Churn Prediction for Preemptive Marketing
Hello All, In this post I will demonstrate a very practical approach to developing a churn prediction model with the data available in the organizations. The approach can be easily replicated if you are using SQL Server 2016 with R Services.
Overview
Customer churn is typically defined as the attrition of the customer base to competition. Any organization willing to expand its customer base needs to have its churn rate lower than the acquisition rate. It has been proven numerous times through various research studies that acquiring news customers is about 5 to 25 times more expensive than retaining the existing ones. Therefore it makes very much sense to build strategies and execute them with precision to contain the churn rate.
But there is a step zero to this process and in my opinion it is the single most important step. For the strategy to produce intended results we need to target the right audience. Organizations need to identify those set of customers who are most likely to churn in the short to mid term. Once the segment is identified, the characteristics can be studied to design suitable strategies. These set of potential churner can be identified with a fair amount of confidence level using the intelligence hidden in the data. Imagine the competitive advantage organizations can achieve by preemptively targeting these customers and change its own destiny!
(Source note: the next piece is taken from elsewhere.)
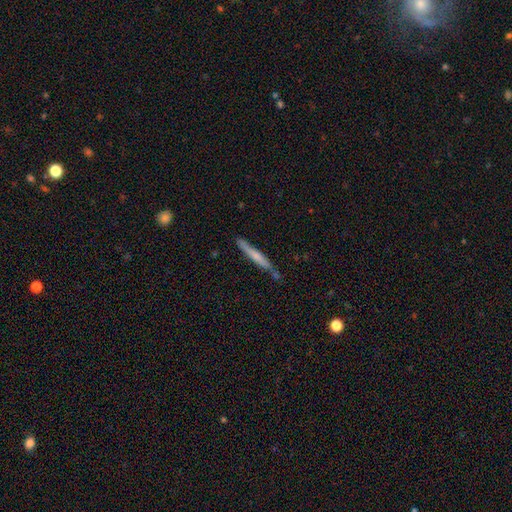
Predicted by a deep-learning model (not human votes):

In this post I will walk through one such methodology which can be easily replicated with what ever data is available. Remember, the more information we have about the customers the better we are at accomplishing this task.
Objective
If you work with SQL Server 2016 with installed R services, at the end of this post you will be able to successfully build a customer churn model and score the new unseen data in the production environment. You can then use the scored data by any other application like a management dashboard or a campaign management system or call centre application to reach out to those set of customers who are most likely to churn.
Data Source and Previous Work
This experiement is motivated after reading an eBook published on Microsoft Virtual Academy. With due credit to the creators, I will be using the data from this experiment.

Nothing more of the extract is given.